WRITTEN PROBLEM. In the post below about translating a pi spigot algorithm from Haskell to Perl 6, why does the author give this round to Haskell? Answer in one to three sentences.

SOURCE EXCERPT.

━━━━━━━━━━━━━━━━━━━━━━━━━━━━━━

So, in my previous post I started converting a spigot algorithm for calculating pi from Haskell to Perl 6. I apologize for being away for so long, but I’m back at it now.

Interestingly, while I thought the previous `stream`

function was much clearer in p6, this time out I think I have to give the edge to Haskell.

convert :: (Integer,Integer) -> [Integer] -> [Integer]
convert (m,n) xs = stream next safe prod cons init xs
where
init = (0%1, 1%1)
next (u,v) = floor (u*v*n’)
safe (u,v) y = (y == floor ((u+1)*v*n’))
prod (u,v) y = (u - fromInteger y/(v*n’), v*n’)
cons (u,v) x = (fromInteger x + u*m’, v/m’)
(m’,n’) = (fromInteger m, fromInteger n)

The difference comes from Haskell’s extremely elegant on-the-fly pair notation. When I translate that to p6, I get

sub convert($m, $n, @x) {
stream(-> $u { floor($u.key * $u.value * $n); },
-> $u, $y { $y == floor(($u.key + 1) * $u.value * $n); },
-> $u, $y { $u.key - $y / ($u.value * $n) => $u.value * $n; },
-> $u, $x { $x + $u.key * $m => $u.value / $m; },
0/1 => 1/1,
@x);
}

Even with p6’s big advantage in not having to explicitly convert integers to rationals, the pair thing makes this round a win for Haskell, IMO.

━━━━━━━━━━━━━━━━━━━━━━━━━━━━━━

RECORDED INFORMATION.
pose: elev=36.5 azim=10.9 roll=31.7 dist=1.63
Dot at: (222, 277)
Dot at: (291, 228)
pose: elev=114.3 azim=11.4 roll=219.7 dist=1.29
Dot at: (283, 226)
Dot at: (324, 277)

━━━━━━━━━━━━━━━━━━━━━━━━━━━━━━

WRITTEN ANSWER. The author gives the edge to Haskell because of its extremely elegant on-the-fly pair notation, which makes the Haskell version of the convert function clearer than its Perl 6 translation. This holds even though Perl 6 has a big advantage in not having to explicitly convert integers to rationals.